| The task |
What is needed is each line of the data below that holds the string "parameter".

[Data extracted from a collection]

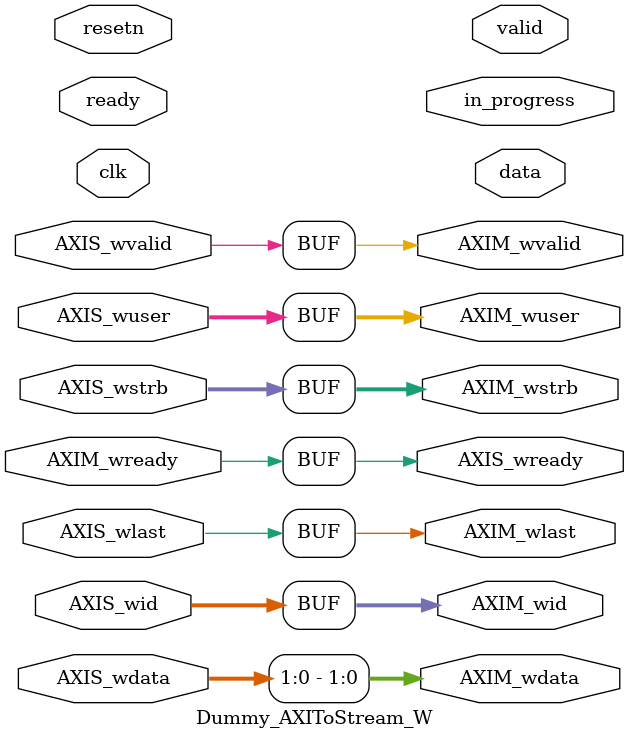
<source format=sv>
`timescale 1ns / 1ps

module Dummy_AXIToStream_W # (
    parameter DATA_WIDTH = 128,
    parameter ADDR_WIDTH = 64,
    parameter ID_WIDTH = 32,
    parameter BURST_LEN = 8,
    parameter LOCK_WIDTH = 2,
    parameter USER_WIDTH = 64
) (
    input  wire                  clk,
    //negative edge synchronous reset, active low, synchronous to the clk
    input  wire                  resetn,
    // when this ready is high we can start the transaction, otherwise we have to wait
    input  wire                  ready,
    //module output pins
    // high when this submodule has valid data to be streamed
    output wire                  valid,
    // high when this submodule is streaming data (to block the other submodules from streaming data at the same time)
    output wire                  in_progress,
    // the data to be streamed
    output wire [DATA_WIDTH-1:0] data,
    // AXI master (output wire) Interface, will forward the AXIS transaction to destination
    output wire [    ID_WIDTH-1:0] AXIM_wid,
    output wire [             1:0] AXIM_wdata,
    output wire [DATA_WIDTH/8-1:0] AXIM_wstrb,
    output wire                    AXIM_wlast,
    output wire [  USER_WIDTH-1:0] AXIM_wuser,
    output wire                    AXIM_wvalid,
    input  wire                    AXIM_wready,
    // AXI Slave (input wire) interface
    input wire [    ID_WIDTH-1:0] AXIS_wid,
    input wire [DATA_WIDTH-1:0] AXIS_wdata,
    input wire [DATA_WIDTH/8-1:0] AXIS_wstrb,
    input wire                    AXIS_wlast,
    input wire [  USER_WIDTH-1:0] AXIS_wuser,
    input wire                    AXIS_wvalid,
    output  wire                  AXIS_wready
);


assign AXIM_wid = AXIS_wid;
assign AXIM_wdata = AXIS_wdata;
assign AXIM_wuser = AXIS_wuser;
assign AXIM_wlast = AXIS_wlast;
assign AXIM_wstrb = AXIS_wstrb;
assign AXIM_wvalid = AXIS_wvalid;
assign AXIM_wready = AXIS_wready;


endmodule
</source>
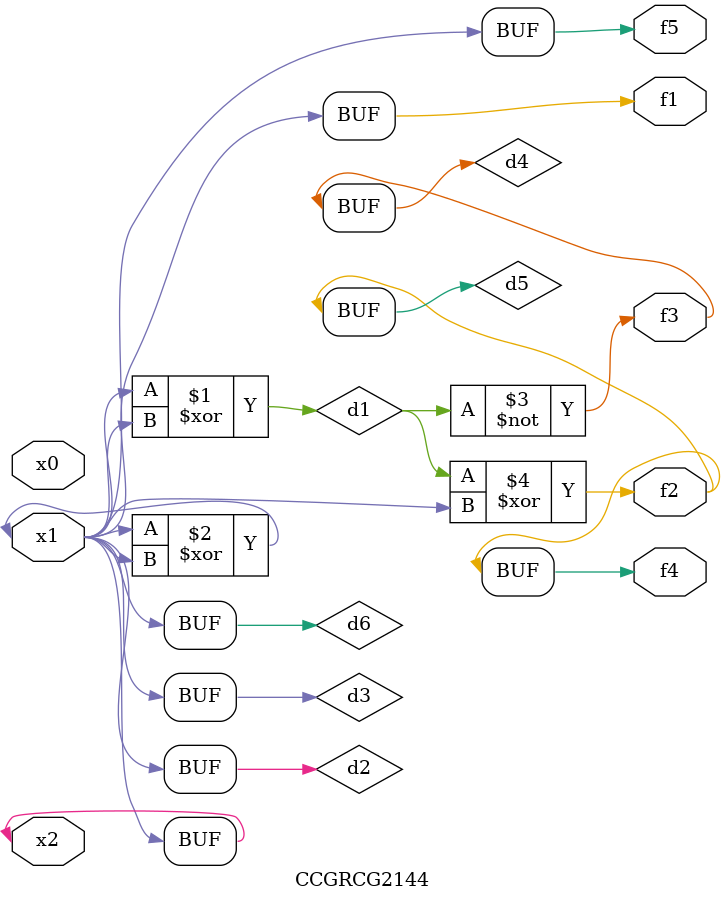
<source format=v>
module CCGRCG2144(
	input x0, x1, x2,
	output f1, f2, f3, f4, f5
);

	wire d1, d2, d3, d4, d5, d6;

	xor (d1, x1, x2);
	buf (d2, x1, x2);
	xor (d3, x1, x2);
	nor (d4, d1);
	xor (d5, d1, d2);
	buf (d6, d2, d3);
	assign f1 = d6;
	assign f2 = d5;
	assign f3 = d4;
	assign f4 = d5;
	assign f5 = d6;
endmodule

</source>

| Output of the task |
    parameter DATA_WIDTH = 128,
    parameter ADDR_WIDTH = 64,
    parameter ID_WIDTH = 32,
    parameter BURST_LEN = 8,
    parameter LOCK_WIDTH = 2,
    parameter USER_WIDTH = 64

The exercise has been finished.